Westbrook explains in his sleeve notes and on his website that this was nearly a record that never happened. The story is spookily similar to the 1999 reissue of Ellington at Newport which came about by a near-miraculous transformation of the original mono recording into a stereophonic wonder. For technical reasons most of the music on the Westbrook album is taken from the last night of the three-day gig. The mixing desk recording was incomplete and made on a DAT Walkman. An audience member had fortuitously made a cassette recording of the concert and another version was discovered 25 years later on reel-to-reel tape. It was largely thanks to the technological ingenuity of the late Jon Hiseman (whose studio the Westbrooks had been using in recent years) that this double CD was ever released.

Leaving aside the long (4.32) bilingual intro on CD1, this memento of the three days of the concerts given by the Westbrook Orchestra is an absolute gem. The musical content comprised Westbrook compositions spanning three decades of his illustrious career. The first three tracks (of music) – “View From the Drawbridge”, “Love and Understanding” and “Tender Love” are gleaned from the 1975 album Citadel / Room 315. Within the 18 minutes of “Love and Understanding” there’s a seven-minute tour de force solo from Alan Wakeman who positively blasts notes from his tenor. There are some incredible ensemble arrangements, replete with squealing high register trumpets, on “Factotum al Bebop” which was inspired by “Largo al Factotum” from Rossini’s The Barber of Seville. Another borrowed tune is “I.D.M.A.T.” which, as Westbrook reveals, is a deconstruction of Ellington’s “It Don’t Mean A Thing If It Ain’t Got That Swing” and features Peter Whyman on trilling soprano.

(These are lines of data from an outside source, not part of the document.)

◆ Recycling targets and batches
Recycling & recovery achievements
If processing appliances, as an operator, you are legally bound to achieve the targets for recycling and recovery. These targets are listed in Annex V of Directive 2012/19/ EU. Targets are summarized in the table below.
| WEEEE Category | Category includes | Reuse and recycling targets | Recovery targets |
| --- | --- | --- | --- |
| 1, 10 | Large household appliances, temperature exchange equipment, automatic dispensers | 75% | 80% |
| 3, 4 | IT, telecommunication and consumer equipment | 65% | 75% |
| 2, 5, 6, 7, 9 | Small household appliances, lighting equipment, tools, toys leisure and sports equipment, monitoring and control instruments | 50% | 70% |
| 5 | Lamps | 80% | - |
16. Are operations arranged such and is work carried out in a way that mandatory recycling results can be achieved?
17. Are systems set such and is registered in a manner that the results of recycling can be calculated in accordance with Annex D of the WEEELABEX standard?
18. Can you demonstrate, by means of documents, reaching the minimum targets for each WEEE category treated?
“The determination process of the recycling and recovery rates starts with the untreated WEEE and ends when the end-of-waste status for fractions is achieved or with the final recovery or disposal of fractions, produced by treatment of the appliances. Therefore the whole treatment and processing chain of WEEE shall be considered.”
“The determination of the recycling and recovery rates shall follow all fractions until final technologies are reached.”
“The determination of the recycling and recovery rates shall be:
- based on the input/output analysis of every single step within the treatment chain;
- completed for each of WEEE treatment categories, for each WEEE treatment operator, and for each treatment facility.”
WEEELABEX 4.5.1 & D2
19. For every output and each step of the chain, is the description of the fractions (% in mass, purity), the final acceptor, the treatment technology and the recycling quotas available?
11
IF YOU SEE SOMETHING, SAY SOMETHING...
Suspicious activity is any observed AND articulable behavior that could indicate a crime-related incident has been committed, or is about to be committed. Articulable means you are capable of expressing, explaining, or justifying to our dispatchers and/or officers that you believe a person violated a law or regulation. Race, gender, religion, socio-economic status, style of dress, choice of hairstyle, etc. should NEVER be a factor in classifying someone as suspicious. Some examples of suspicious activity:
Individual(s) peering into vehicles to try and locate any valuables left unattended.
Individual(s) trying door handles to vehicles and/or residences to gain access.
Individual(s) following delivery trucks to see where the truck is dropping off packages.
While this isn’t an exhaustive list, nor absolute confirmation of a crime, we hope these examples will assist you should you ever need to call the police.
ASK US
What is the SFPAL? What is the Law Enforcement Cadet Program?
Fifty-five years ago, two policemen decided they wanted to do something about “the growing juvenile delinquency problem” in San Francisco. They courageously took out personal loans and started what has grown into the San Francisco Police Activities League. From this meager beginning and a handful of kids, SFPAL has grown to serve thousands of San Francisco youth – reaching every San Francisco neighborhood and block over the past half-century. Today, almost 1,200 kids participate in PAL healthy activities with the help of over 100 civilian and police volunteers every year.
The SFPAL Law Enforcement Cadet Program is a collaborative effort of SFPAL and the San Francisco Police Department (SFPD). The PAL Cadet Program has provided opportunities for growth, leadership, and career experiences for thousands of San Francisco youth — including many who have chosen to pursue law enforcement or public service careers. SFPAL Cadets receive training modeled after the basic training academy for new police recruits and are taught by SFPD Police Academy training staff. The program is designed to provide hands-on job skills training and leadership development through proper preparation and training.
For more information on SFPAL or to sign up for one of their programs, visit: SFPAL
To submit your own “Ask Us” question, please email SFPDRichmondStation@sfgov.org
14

Phil Minton’s extraordinary reading of the ballad “Song of the Rain”, originally heard on Mama Chicago, demonstrates that he can handle, with aplomb, just about any vocal duties required of him. He positively excels on “I See Thy Form” which first appeared on The Westbrook Blake and his nuclear-fuelled, blues-infused vocals on “Long John Brown” are staggeringly good, and we’re treated to the full range of his trademark yodelling-embellished scat singing too. Alan Barnes can be heard executing a blistering alto solo on “South From Toulouse” and Alan Wakeman again wows the audience with a coruscating tenor solo which at times is reminiscent of those impossibly wild evocations imparted by one of Westbrook’s earliest tenor players, George Khan. Kate Westbrook is on good melodramatic form on the Brecht/Weill favourite “Surabaya Johnny” and the set concludes with a rumbustious version of “The Topers’ Rant” from The Cortege complete with the audience spontaneously joining in at its climax with handclaps and whistles of approval. If this is not Westbrook’s best album, it most certainly ranks as one of his best.

Discography
CD1: Introductions; View From the Drawbridge; Love and Understanding; Tender Love; Leñador; Song of the Rain; Factotum al Bebop (74.32)
CD2: I See Thy Form; I.D.M.A.T.; Lush Life; South From Toulouse; Long John Brown; Surabaya Johnnny; Band Introductions; Alabamasong; The Topers’ Rant (75.42)
Alan Barnes, Alan Wakeman, Chris Biscoe, Chris Caldwell, Pete Whyman (s); Karen Street (s, acc); Dave Plews, Graham Russell, James McMillan, Noel Langley (t); Adrian Lane, Paul Nieman, Tracy Holloway, Danilo Terenzi (tb); Andy Grappy (tu); Anthony Kerr (vib); Dominique Pifarely (vn); Mike Westbrook, Pete Saberton (p); Frank Schaefer (clo); Steve Berry (b); Peter Fairclough (d); Kate Westbrook, Phil Minton (v). Catania, 24-26 July 1992.